# Textauszug:
Eines ist klar: Zwar will die Koalition aus populistischer Fünf-Sterne-Bewegung und rechtsnationaler Lega nun etwa 6,5 Milliarden Euro weniger ausgeben als sie zunächst vorhatte. Doch sie hat nicht vor, die Forderungen der EU tatsächlich zu erfüllen. Brüssel hatte „substanzielle Korrekturen“ verlangt: ein Defizit von unter zwei Prozent sowie echte Strukturreformen und gezielte Wachstumsförderung. Die Korrekturen, die Rom vorhat, sind eher kosmetischer Art, ohne nachhaltige Wirkung auf den Staatshaushalt und den Abbau des gigantischen Schuldenbergs, der jeden Bürger mit 37 000 Euro belastet.

Weiterhin sollen Italiener ab kommendem Jahr bei 38 Beitragsjahren bereits mit 62 statt mit 67 Jahren in Rente gehen können – ein Punkt, gegen den die EU größte Bedenken hat, der aber ein Wahlversprechen der Lega war. Die Auszahlung der Frührenten soll lediglich um einige Monate verschoben werden. Das spart zwar 2019 Ausgaben, im Jahr darauf schlagen die voraussichtlich rund 350 000 Vorruheständler aber voll zu Buche.

Grundsicherung bleibt weitgehend unangetastet

Auch die „Bürgereinkommen“ genannte Grundsicherung von 780 Euro monatlich nach Hartz-IV-Vorbild, wichtigstes Projekt der Fünf-Sterne, bleibt weitgehend unangetastet. Um das Defizit zu senken, will Rom unter anderem Renten von mehr als 90 000 Euro jährlich kürzen und Immobilien verkaufen. Details werden erst in den kommenden Tagen bekannt gegeben, wenn das Haushaltsgesetz im Parlament abgeändert wird.

Obwohl die Korrekturen nicht überzeugen, wäre es für die EU-Kommission aber riskant, dennoch ein Strafverfahren gegen Rom einzuleiten. Die Populisten haben unerwartete Schützenhilfe aus Frankreich bekommen. Etwas Besseres als die wütenden Proteste der „Gelbwesten“ und die Zugeständnisse von Präsident Emmanuel Macron, die Frankreichs Defizit anheben, hätten sie sich kaum wünschen können. Um solche Proteste in Italien zu vermeiden, dürfe die EU seine Regierung nicht behindern, warnte Conte vor dem Treffen mit Juncker. Sie sorge für sozialen Ausgleich und Stabilität.

Lega-Chef Matteo Salvini erklärte: „Ich habe es satt, dass andere die Defizitgrenzen verletzen dürfen, während man bei Italien mit dem Vergrößerungsglas auf die Prozentpunkte hinter dem Komma schaut.“ Die EU-Kommission verwies zwar darauf, dass Frankreich eben keinen so hohen Schuldenberg habe wie Italien. Dennoch würde ein Defizitverfahren gegen Italien von den Populisten als rein politische Entscheidung gedeutet – willkommener Zündstoff für den Europa-Wahlkampf 2019. 58 Prozent der Italiener sind schon jetzt überzeugt, dass ihr Land von der EU diskriminiert wird, wie eine aktuelle Studie des Umfrageinstituts Ixé zeigt.

# Übungsaufgaben:
A – Gib den Abschnitt des Textauszugs von „Eines ist klar: Zwar“ bis einschließlich „000 Euro belastet.“ wortgetreu wieder.
B – Mit welchem Alter sollen Italiener laut dem Textauszug bei 38 Beitragsjahren künftig in Rente gehen können?
C – Prüfe anhand des Textauszugs, ob die folgenden Aussagen zutreffen, und belege jede Antwort mit einem wörtlichen Zitat: (i) Brüssel forderte ein Defizit von unter zwei Prozent. (ii) Das Bürgereinkommen soll deutlich gekürzt werden. (iii) Laut einer Studie von Ixé sehen 58 Prozent der Italiener ihr Land von der EU diskriminiert.
Die Auflistung spielt hierfür keine Rolle.

# Dargestellte Informationen:

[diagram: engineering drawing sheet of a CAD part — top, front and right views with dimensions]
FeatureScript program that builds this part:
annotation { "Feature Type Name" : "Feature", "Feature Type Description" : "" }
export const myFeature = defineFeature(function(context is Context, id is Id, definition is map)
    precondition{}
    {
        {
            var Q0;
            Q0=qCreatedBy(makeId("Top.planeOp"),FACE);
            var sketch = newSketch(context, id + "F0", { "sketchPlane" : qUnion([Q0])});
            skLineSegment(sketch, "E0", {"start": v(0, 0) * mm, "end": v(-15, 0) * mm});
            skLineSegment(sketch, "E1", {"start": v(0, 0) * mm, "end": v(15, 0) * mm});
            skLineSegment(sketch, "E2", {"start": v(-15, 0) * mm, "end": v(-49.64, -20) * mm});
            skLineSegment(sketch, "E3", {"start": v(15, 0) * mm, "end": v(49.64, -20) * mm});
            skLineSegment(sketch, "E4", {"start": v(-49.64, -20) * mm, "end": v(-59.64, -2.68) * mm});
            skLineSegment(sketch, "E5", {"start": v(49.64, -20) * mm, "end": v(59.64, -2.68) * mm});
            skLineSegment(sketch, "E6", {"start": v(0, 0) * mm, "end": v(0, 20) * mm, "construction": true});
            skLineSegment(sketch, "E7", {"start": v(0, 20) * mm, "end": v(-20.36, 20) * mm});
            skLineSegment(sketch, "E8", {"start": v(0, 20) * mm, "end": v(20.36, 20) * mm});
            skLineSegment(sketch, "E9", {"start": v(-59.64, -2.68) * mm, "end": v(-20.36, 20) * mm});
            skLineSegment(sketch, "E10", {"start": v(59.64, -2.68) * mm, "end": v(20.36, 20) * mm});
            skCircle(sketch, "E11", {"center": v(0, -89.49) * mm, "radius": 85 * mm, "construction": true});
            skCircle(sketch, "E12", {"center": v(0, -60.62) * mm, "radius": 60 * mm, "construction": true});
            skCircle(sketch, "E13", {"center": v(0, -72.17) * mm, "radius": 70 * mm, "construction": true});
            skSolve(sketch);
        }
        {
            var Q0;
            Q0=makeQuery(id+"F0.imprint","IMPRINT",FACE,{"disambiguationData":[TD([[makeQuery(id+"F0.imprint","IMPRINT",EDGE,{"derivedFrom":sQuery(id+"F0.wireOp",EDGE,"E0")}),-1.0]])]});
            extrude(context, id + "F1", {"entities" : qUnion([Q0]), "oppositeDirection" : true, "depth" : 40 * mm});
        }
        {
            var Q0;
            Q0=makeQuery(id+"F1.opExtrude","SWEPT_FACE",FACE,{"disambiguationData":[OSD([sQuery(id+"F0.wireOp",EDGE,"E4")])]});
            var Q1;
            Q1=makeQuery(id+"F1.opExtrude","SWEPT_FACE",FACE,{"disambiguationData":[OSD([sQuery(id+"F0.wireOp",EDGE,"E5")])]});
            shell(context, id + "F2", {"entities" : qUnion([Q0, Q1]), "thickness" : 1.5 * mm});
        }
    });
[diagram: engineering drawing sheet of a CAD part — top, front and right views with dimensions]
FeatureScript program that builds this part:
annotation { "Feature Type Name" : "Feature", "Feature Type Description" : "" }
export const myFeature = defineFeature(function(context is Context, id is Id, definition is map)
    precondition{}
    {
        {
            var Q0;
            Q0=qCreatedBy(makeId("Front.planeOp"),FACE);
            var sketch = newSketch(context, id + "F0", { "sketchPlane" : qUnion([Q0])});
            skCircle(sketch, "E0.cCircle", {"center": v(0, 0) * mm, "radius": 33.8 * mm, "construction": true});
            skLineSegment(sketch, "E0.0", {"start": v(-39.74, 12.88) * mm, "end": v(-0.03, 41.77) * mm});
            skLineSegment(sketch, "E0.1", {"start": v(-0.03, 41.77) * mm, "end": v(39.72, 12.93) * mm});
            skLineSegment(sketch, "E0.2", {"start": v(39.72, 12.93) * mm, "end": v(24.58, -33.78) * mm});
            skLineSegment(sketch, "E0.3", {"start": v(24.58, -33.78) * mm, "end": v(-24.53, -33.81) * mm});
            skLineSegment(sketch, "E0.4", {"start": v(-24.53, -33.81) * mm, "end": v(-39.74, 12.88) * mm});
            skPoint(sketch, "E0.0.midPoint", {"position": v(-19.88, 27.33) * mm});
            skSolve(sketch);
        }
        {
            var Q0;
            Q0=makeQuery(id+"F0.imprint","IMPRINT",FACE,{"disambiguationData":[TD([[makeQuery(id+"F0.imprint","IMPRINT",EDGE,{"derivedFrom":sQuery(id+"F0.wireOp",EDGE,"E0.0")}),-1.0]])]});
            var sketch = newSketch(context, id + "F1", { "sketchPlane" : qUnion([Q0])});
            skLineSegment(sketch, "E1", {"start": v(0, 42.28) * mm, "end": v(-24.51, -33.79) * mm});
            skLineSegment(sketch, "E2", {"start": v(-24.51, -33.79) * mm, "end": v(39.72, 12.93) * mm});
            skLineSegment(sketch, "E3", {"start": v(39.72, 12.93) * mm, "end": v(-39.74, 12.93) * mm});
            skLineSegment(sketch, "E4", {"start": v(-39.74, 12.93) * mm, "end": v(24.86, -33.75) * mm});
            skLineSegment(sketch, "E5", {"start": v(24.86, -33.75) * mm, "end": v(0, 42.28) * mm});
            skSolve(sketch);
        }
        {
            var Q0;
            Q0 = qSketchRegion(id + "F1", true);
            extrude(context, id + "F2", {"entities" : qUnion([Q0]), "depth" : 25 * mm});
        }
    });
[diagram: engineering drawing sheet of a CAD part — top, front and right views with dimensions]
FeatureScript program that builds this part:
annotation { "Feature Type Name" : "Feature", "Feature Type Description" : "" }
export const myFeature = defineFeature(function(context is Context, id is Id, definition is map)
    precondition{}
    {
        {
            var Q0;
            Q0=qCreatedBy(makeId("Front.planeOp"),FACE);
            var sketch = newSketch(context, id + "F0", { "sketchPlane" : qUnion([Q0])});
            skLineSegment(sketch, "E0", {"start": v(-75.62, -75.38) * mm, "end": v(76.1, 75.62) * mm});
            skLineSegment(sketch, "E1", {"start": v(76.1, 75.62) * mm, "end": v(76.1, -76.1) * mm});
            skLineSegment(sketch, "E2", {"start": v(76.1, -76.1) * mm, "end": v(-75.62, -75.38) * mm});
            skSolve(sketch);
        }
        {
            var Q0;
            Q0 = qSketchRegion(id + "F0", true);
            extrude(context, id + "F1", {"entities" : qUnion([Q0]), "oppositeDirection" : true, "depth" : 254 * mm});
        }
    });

# Lösungen je Aufgabe:
A –
Eines ist klar: Zwar will die Koalition aus populistischer Fünf-Sterne-Bewegung und rechtsnationaler Lega nun etwa 6,5 Milliarden Euro weniger ausgeben als sie zunächst vorhatte. Doch sie hat nicht vor, die Forderungen der EU tatsächlich zu erfüllen. Brüssel hatte „substanzielle Korrekturen“ verlangt: ein Defizit von unter zwei Prozent sowie echte Strukturreformen und gezielte Wachstumsförderung. Die Korrekturen, die Rom vorhat, sind eher kosmetischer Art, ohne nachhaltige Wirkung auf den Staatshaushalt und den Abbau des gigantischen Schuldenbergs, der jeden Bürger mit 37 000 Euro belastet.

B – Mit 62 statt mit 67 Jahren.

C –
(i) Ja: „ein Defizit von unter zwei Prozent“
(ii) Nein: „bleibt weitgehend unangetastet“
(iii) Ja: „58 Prozent der Italiener sind schon jetzt überzeugt, dass ihr Land von der EU diskriminiert wird“